Auf den Parteitagen sah das meist so aus, dass die Mitglieder stundenlang bloß um Tagesordnung und Geschäftsordnung rangen. Was eine Mehrheit beschloss, wurde anschließend von lautstarken Minderheiten wieder zerredet. Dabei gab es jenseits des gemeinsamen Eintretens für Transparenz und Bürgerrechte lange nicht einmal Konsens über den grundsätzlichen Kurs, den die Piraten steuern sollten - mittig in sozialliberale Richtung oder deutlich links davon? Dazu kam: Alle Konflikte wurden öffentlich und gerade in den sozialen Medien in äußerster Schärfe ausgetragen. Und das prägte das Bild der Partei: "Viele Piraten fühlen sich als Zwei-Prozent-Mecker-Partei wohl", sagt Delius.
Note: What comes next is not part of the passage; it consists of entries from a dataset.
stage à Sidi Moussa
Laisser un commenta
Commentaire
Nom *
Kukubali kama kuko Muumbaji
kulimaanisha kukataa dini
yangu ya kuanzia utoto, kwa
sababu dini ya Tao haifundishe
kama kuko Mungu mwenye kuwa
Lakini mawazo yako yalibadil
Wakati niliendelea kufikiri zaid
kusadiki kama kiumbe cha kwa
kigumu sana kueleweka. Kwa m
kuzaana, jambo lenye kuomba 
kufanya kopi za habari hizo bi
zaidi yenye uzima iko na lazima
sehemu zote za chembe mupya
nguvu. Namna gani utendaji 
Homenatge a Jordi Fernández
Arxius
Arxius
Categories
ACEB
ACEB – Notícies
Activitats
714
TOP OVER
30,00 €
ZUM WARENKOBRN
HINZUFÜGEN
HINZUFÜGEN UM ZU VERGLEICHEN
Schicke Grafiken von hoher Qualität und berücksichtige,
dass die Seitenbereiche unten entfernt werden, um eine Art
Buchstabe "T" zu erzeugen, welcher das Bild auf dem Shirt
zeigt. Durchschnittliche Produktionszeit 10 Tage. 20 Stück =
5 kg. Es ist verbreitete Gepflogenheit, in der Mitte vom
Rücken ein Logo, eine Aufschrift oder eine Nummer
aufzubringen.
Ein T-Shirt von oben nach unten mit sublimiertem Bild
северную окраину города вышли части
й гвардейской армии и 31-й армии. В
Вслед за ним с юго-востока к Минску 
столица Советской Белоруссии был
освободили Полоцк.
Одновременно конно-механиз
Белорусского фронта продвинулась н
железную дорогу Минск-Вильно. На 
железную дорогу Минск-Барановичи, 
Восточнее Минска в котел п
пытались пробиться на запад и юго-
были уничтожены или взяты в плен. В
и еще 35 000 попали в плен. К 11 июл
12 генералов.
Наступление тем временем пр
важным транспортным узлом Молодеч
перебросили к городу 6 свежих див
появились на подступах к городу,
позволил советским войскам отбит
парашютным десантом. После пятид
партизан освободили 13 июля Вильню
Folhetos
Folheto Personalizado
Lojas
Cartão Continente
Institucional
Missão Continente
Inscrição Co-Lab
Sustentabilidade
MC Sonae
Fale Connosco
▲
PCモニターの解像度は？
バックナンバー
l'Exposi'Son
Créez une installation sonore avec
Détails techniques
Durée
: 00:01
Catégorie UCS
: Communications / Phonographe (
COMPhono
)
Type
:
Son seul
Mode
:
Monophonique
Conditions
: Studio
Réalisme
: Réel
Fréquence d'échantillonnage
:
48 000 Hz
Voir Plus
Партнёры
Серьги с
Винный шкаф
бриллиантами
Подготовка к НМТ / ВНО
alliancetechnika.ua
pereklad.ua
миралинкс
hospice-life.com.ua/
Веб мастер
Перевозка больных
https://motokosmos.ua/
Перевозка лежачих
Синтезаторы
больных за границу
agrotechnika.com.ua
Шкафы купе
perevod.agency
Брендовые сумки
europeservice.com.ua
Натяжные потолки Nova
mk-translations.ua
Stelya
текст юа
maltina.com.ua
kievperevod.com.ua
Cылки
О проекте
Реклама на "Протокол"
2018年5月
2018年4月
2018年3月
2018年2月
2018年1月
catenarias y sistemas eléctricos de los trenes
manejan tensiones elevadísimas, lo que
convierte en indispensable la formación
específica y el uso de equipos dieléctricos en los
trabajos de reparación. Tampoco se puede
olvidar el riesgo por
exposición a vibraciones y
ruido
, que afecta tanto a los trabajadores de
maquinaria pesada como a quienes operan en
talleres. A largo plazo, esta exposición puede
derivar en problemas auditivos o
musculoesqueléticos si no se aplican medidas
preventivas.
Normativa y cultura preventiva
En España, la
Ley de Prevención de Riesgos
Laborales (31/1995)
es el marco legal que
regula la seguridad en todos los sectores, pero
Zu Dutzenden verschliss und verbrannte die Partei ihre Talente
Tatsächlich hielten nur wenige Vorstände lange durch in ihrem Amt, das ihnen viel unbezahlte Arbeit, wenig Mitsprache, dafür oft wüste Beschimpfungen aus den eigenen Reihen einbrachte. Zu Dutzenden verbrannten die Piraten ihre politischen Talente.
Nachdem sie im Herbst 2013 den Einzug in den Bundestag klar verfehlt hatten, ließ sich der Zerfall nicht mehr aufhalten. Die Fraktion im Berliner Abgeordnetenhaus zerlegte sich selber - und hatte auch das tragischste Ereignis der kurzen Parteigeschichte zu verkraften: Einer der Abgeordneten wurde zum Mörder und brachte sich anschließend selber um.
Viele ihrer bekanntesten Gesichter haben die Piraten durch Austritt verloren. Die Ex-Geschäftsführerinnen Marina Weisband und Katharina Nocun sind nicht mehr dabei. Die ehemaligen Bundesvorsitzenden Bernd Schlömer und Sebastian Nerz schlossen sich der FDP an, Schlömer sitzt nun für die Liberalen im Berliner Stadtparlament. Der streitbare Christopher Lauer wechselte zur SPD, Martin Delius ging ebenso zur Linken wie die Netzpolitikerin Anke Domscheit-Berg.
In Schleswig-Holstein und Nordrhein-Westfalen bestehen sie darauf, anders zu sein als das Chaotentruppen-Image, das den Piraten anhaftet: "Wir haben ein professionelles Auftreten gelernt", sagt Marsching. Gut, das sieht immer noch etwas anders aus als bei anderen Parteien: Manchmal stimmen im Landtag zehn Piraten für einen Antrag und sieben dagegen- und ihr Chef ist stolz darauf. "Im letzten Plenum haben wir sogar gegen den eigenen Antrag gestimmt", berichtet er, "denn wir sind immer bereit, dazuzulernen."
Und die Bilanz? Patrick Breyer aus Kiel zeigt sich "überrascht, wie viel man da als Opposition erreichen kann". Er nennt die Offenlegung von Managergehältern in öffentlichen Unternehmen, niedrigere Hürden für Bürgerentscheide - in Schleswig-Holstein fanden auch Initiativen der Piraten ihre Mehrheiten.
Anders als in Düsseldorf: Es sei "unglaublich erdrückend, als Opposition nichts, aber auch gar nichts bewirken zu können", sagt Michele Marsching, "es wird alles niedergebügelt." Trotzdem: Weitermachen will er. Über sein Leben nach der Politik, behauptet er, "mach' ich mir vor dem Wahltag keine Gedanken".